Task to complete: Copy every line of the data below without changing a thing.
>> START Available records
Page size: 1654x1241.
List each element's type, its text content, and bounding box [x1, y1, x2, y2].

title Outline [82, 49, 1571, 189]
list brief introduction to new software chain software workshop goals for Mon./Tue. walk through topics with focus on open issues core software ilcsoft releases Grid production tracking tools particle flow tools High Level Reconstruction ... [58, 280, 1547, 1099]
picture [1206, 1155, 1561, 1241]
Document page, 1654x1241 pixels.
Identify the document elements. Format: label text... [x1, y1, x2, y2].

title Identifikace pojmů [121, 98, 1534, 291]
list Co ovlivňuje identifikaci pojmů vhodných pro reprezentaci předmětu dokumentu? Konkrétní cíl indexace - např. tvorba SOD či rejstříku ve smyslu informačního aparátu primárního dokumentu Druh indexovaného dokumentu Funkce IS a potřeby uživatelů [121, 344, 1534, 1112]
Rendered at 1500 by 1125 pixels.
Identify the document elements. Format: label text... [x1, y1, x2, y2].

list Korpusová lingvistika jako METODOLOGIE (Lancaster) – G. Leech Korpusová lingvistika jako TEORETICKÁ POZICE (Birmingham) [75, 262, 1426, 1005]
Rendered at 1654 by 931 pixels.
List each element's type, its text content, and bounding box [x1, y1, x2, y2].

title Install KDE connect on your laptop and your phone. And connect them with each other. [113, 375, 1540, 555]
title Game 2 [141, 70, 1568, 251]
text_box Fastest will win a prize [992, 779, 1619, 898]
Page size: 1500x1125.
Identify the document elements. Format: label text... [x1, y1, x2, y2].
>> END Available records
Answer to the problem:
Page size: 1654x1241.
List each element's type, its text content, and bounding box [x1, y1, x2, y2].

title Outline [82, 49, 1571, 189]
list brief introduction to new software chain software workshop goals for Mon./Tue. walk through topics with focus on open issues core software ilcsoft releases Grid production tracking tools particle flow tools High Level Reconstruction ... [58, 280, 1547, 1099]
picture [1206, 1155, 1561, 1241]
Document page, 1654x1241 pixels.
Identify the document elements. Format: label text... [x1, y1, x2, y2].

title Identifikace pojmů [121, 98, 1534, 291]
list Co ovlivňuje identifikaci pojmů vhodných pro reprezentaci předmětu dokumentu? Konkrétní cíl indexace - např. tvorba SOD či rejstříku ve smyslu informačního aparátu primárního dokumentu Druh indexovaného dokumentu Funkce IS a potřeby uživatelů [121, 344, 1534, 1112]
Rendered at 1500 by 1125 pixels.
Identify the document elements. Format: label text... [x1, y1, x2, y2].

list Korpusová lingvistika jako METODOLOGIE (Lancaster) – G. Leech Korpusová lingvistika jako TEORETICKÁ POZICE (Birmingham) [75, 262, 1426, 1005]
Rendered at 1654 by 931 pixels.
List each element's type, its text content, and bounding box [x1, y1, x2, y2].

title Install KDE connect on your laptop and your phone. And connect them with each other. [113, 375, 1540, 555]
title Game 2 [141, 70, 1568, 251]
text_box Fastest will win a prize [992, 779, 1619, 898]
Page size: 1500x1125.
Identify the document elements. Format: label text... [x1, y1, x2, y2].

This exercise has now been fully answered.